What you should do — I need the number of lines in the data that include "nicht"; reply with that number alone.

Given data —
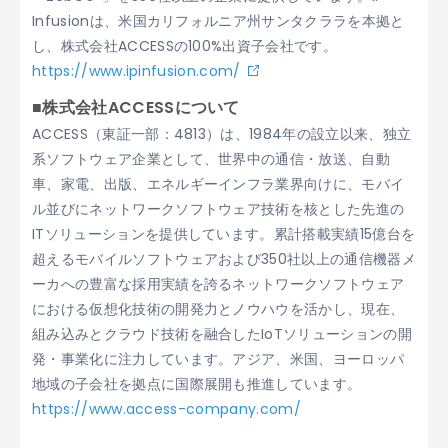
Infusionは、米国カリフォルニア州サンタクララを本拠と
し、株式会社ACCESSの100%出資子会社です。
https://www.ipinfusion.com/
■株式会社ACCESSについて
ACCESS（東証一部：4813）は、1984年の設立以来、独立
系ソフトウェア企業として、世界中の通信・放送、自動
車、家電、出版、エネルギーインフラ業界向けに、モバイ
ル並びにネットワークソフトウェア技術を核とした先進の
ITソリューションを提供しています。累計搭載実績15億台を
超えるモバイルソフトウェアおよび350社以上の通信機器メ
ーカへの豊富な採用実績を誇るネットワークソフトウェア
における仮想化技術の開発力とノウハウを活かし、現在、
組み込みとクラウド技術を融合したIoTソリューションの開
発・事業化に注力しています。アジア、米国、ヨーロッパ
地域の子会社を拠点に国際展開も推進しています。
https://www.access-company.com/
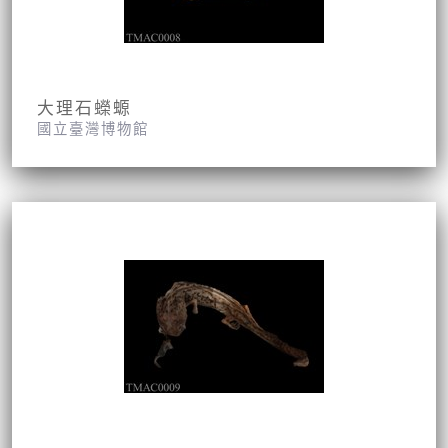
大理石蠑螈
國立臺灣博物館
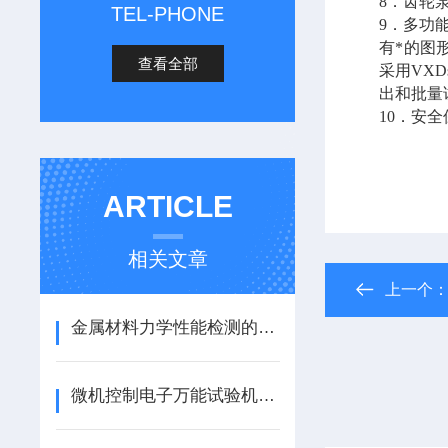
8．齿轮
TEL-PHONE
9．多功
有*的图
查看全部
采用VX
出和批量
10．安
ARTICLE
相关文章
上一个
金属材料力学性能检测的必要性及检测标准
微机控制电子万能试验机VS液压式，如何抉择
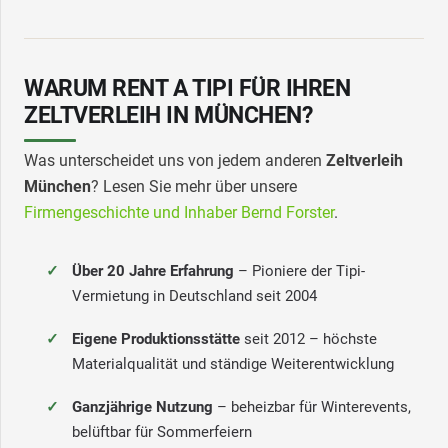
WARUM RENT A TIPI FÜR IHREN
ZELTVERLEIH IN MÜNCHEN?
Was unterscheidet uns von jedem anderen
Zeltverleih
München
? Lesen Sie mehr über unsere
Firmengeschichte und Inhaber Bernd Forster
.
Über 20 Jahre Erfahrung
– Pioniere der Tipi-
Vermietung in Deutschland seit 2004
Eigene Produktionsstätte
seit 2012 – höchste
Materialqualität und ständige Weiterentwicklung
Ganzjährige Nutzung
– beheizbar für Winterevents,
belüftbar für Sommerfeiern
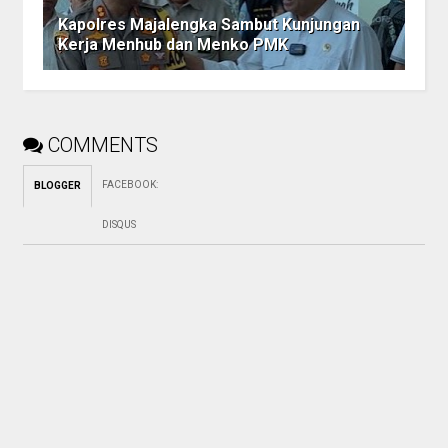
Kapolres Majalengka Sambut Kunjungan
Kerja Menhub dan Menko PMK
COMMENTS
FACEBOOK
:
BLOGGER
DISQUS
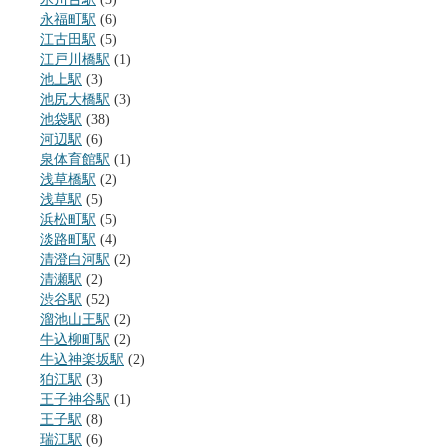
永福町駅
(6)
江古田駅
(5)
江戸川橋駅
(1)
池上駅
(3)
池尻大橋駅
(3)
池袋駅
(38)
河辺駅
(6)
泉体育館駅
(1)
浅草橋駅
(2)
浅草駅
(5)
浜松町駅
(5)
淡路町駅
(4)
清澄白河駅
(2)
清瀬駅
(2)
渋谷駅
(52)
溜池山王駅
(2)
牛込柳町駅
(2)
牛込神楽坂駅
(2)
狛江駅
(3)
王子神谷駅
(1)
王子駅
(8)
瑞江駅
(6)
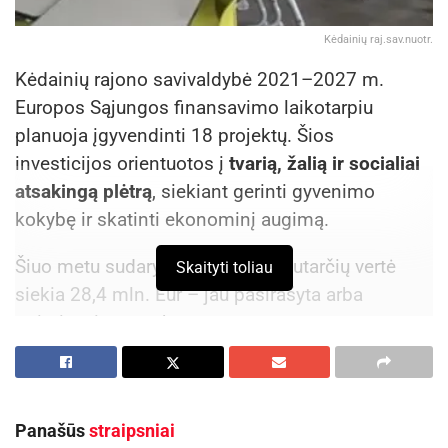
Kėdainių raj.sav.nuotr.
Kėdainių rajono savivaldybė 2021–2027 m.
Europos Sąjungos finansavimo laikotarpiu
planuoja įgyvendinti 18 projektų. Šios
investicijos orientuotos į
tvarią, žalią ir socialiai
atsakingą plėtrą
, siekiant gerinti gyvenimo
kokybę ir skatinti ekonominį augimą.
Šiuo metu sudarytų ir rengiamų sutarčių vertė
Skaityti toliau
siekia 28,4 mln. Eur – jau pasirašyta arba
artimiausiu metu bus
pasirašyta
penkiolikos
projektų finansavimo
sutarčių.
Didžiausia pažanga pasiekta švietimo plėtros,
Panašūs
straipsniai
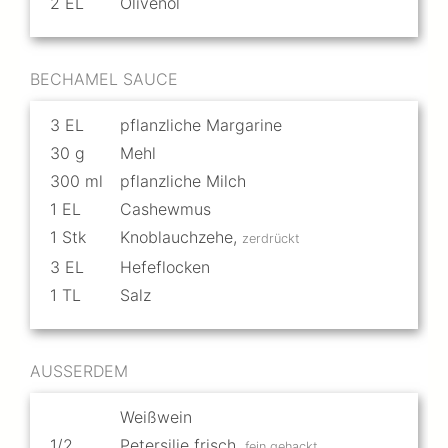
2
EL
Olivenöl
BECHAMEL SAUCE
3
EL
pflanzliche Margarine
30
g
Mehl
300
ml
pflanzliche Milch
1
EL
Cashewmus
1
Stk
Knoblauchzehe
,
zerdrückt
3
EL
Hefeflocken
1
TL
Salz
AUSSERDEM
Weißwein
1/2
Petersilie frisch
,
fein gehackt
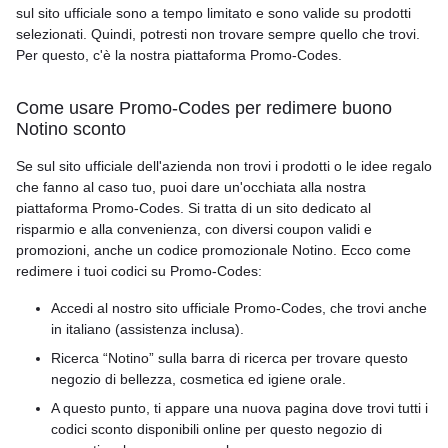
sul sito ufficiale sono a tempo limitato e sono valide su prodotti
selezionati. Quindi, potresti non trovare sempre quello che trovi.
Per questo, c'è la nostra piattaforma Promo-Codes.
Come usare Promo-Codes per redimere buono
Notino sconto
Se sul sito ufficiale dell'azienda non trovi i prodotti o le idee regalo
che fanno al caso tuo, puoi dare un'occhiata alla nostra
piattaforma Promo-Codes. Si tratta di un sito dedicato al
risparmio e alla convenienza, con diversi coupon validi e
promozioni, anche un codice promozionale Notino. Ecco come
redimere i tuoi codici su Promo-Codes:
Accedi al nostro sito ufficiale Promo-Codes, che trovi anche
in italiano (assistenza inclusa).
Ricerca “Notino” sulla barra di ricerca per trovare questo
negozio di bellezza, cosmetica ed igiene orale.
A questo punto, ti appare una nuova pagina dove trovi tutti i
codici sconto disponibili online per questo negozio di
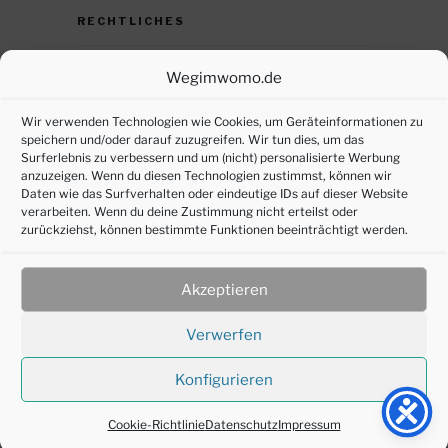
RECHTLICHES
Datenschutz
Wegimwomo.de
DSGVO – persönliche Daten anfordern
Wir verwenden Technologien wie Cookies, um Geräteinformationen zu
speichern und/oder darauf zuzugreifen. Wir tun dies, um das
Impressum
Surferlebnis zu verbessern und um (nicht) personalisierte Werbung
anzuzeigen. Wenn du diesen Technologien zustimmst, können wir
Cookie-Richtlinie (EU)
Daten wie das Surfverhalten oder eindeutige IDs auf dieser Website
verarbeiten. Wenn du deine Zustimmung nicht erteilst oder
zurückziehst, können bestimmte Funktionen beeinträchtigt werden.
SOZIALE MEDIEN
Akzeptieren
Verwerfen
Konfigurieren
©2016-2025 joepl-design
Cookie-Richtlinie
Datenschutz
Impressum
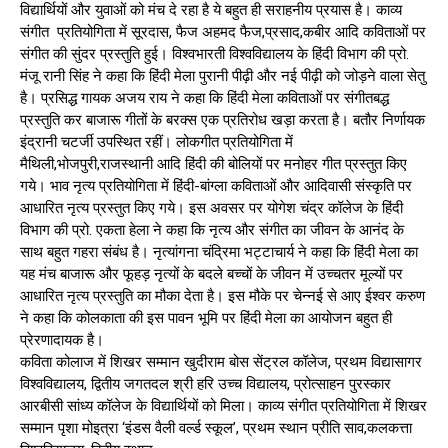
विद्यार्थियों और युवाओं को मंच दे रहा है ये बहुत ही सराहनीय प्रयास है। काव्य
संगीत प्रतियोगिता में सूरदास, फैज अहमद फैज,प्रसाद,कबीर आदि कविताओं पर
संगीत की सुंदर प्रस्तुति हुई। विश्वभारती विश्वविद्यालय के हिंदी विभाग की प्रो.
मंजू रानी सिंह ने कहा कि हिंदी मेला पुरानी पीढ़ी और नई पीढ़ी को जोड़ने वाला सेतु
है। प्रसिद्ध गायक अजय राय ने कहा कि हिंदी मेला कविताओं पर संगीतबद्ध
प्रस्तुति कर बाजारू गीतों के बरक्स एक प्रतिरोध खड़ा करता है। बतौर निर्णायक
इंद्रानी चटर्जी उपस्थित रहीं। लोकगीत प्रतियोगिता में
मैथिली,भोजपुरी,राजस्थानी आदि हिंदी की बोलियों पर मनोहर गीत प्रस्तुत किए
गये। भाव नृत्य प्रतियोगिता में हिंदी-बांग्ला कविताओं और आदिवासी संस्कृति पर
आधारित नृत्य प्रस्तुत किए गये। इस अवसर पर योगेश चंद्र कॉलेज के हिंदी
विभाग की प्रो. एकता हेला ने कहा कि नृत्य और संगीत का जीवन के आनंद के
साथ बहुत गहरा संबंध है। नृत्यांगना चंद्रिमा भट्टाचार्य ने कहा कि हिंदी मेला का
यह मंच बाजारू और फूहड़ नृत्यों के बदले बच्चों के जीवन में उच्चतर मूल्यों पर
आधारित नृत्य प्रस्तुति का मौका देता है। इस मौके पर चेन्नई से आए ईश्वर करुण
ने कहा कि कोलकाता की इस पावन भूमि पर हिंदी मेला का आयोजन बहुत ही
प्रेरणादायक है।
कविता कोलाज में शिखर सम्मान खुदीराम बोस सेंट्रल कॉलेज, प्रथम विद्यासागर
विश्वविद्यालय, द्वितीय जगतदल श्री हरि उच्च विद्यालय, प्रोत्साहन पुरस्कार
आरबीसी सांध्य कॉलेज के विद्यार्थियों को मिला। काव्य संगीत प्रतियोगिता में शिखर
सम्मान पृशा मोइत्रा ‘इंडस वैली वर्ल्ड स्कूल’, प्रथम स्थान प्रीति साव,कलकत्ता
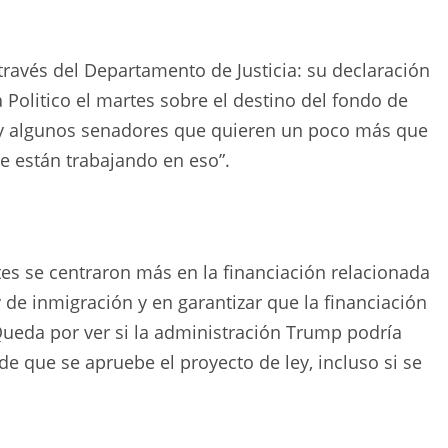
través del Departamento de Justicia: su declaración
 Politico el martes sobre el destino del fondo de
ay algunos senadores que quieren un poco más que
e están trabajando en eso”.
es se centraron más en la financiación relacionada
y de inmigración y en garantizar que la financiación
Queda por ver si la administración Trump podría
de que se apruebe el proyecto de ley, incluso si se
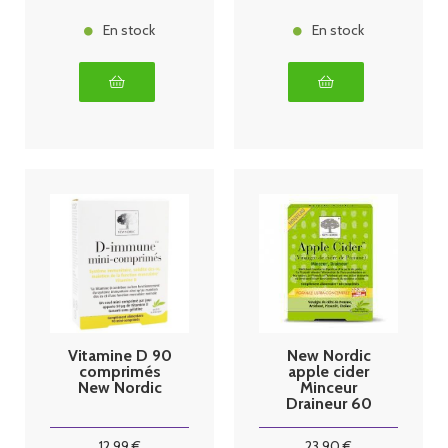
En stock
En stock
Vitamine D 90
New Nordic
comprimés
apple cider
New Nordic
Minceur
Draineur 60
comprimés
12
.99
€
23
.90
€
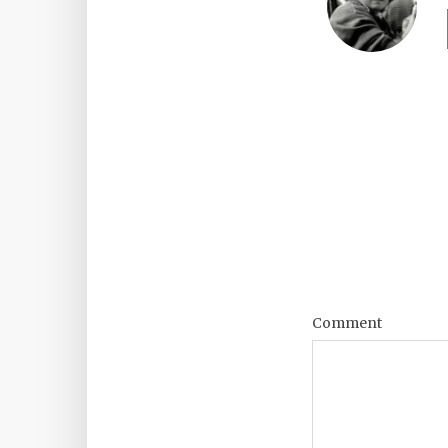
Comment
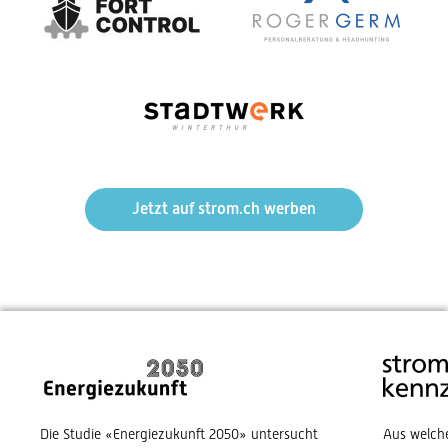
Jetzt auf strom.ch werben
Die Studie «Energiezukunft 2050» untersucht
Aus welch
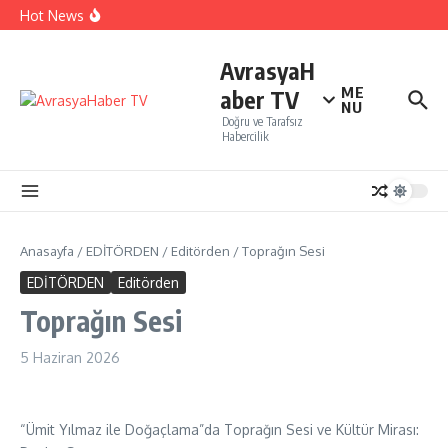
yatırım çekti…
İçeriğe atla
Hot News
Sivri Biber Şampiyonluğunu ilan etti…
İTO’ya göre, Tüketici Fiyat İndeksi yıllık % 35,20 oldu.
Perakendenin geleceği yapay zeka ile yazıldı
AvrasyaH
ME
aber TV
NU
Doğru ve Tarafsız
Habercilik
Anasayfa
/
EDİTÖRDEN
/
Editörden
/
Toprağın Sesi
EDİTÖRDEN
Editörden
Toprağın Sesi
5 Haziran 2026
“Ümit Yılmaz ile Doğaçlama”da Toprağın Sesi ve Kültür Mirası:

Task result — 2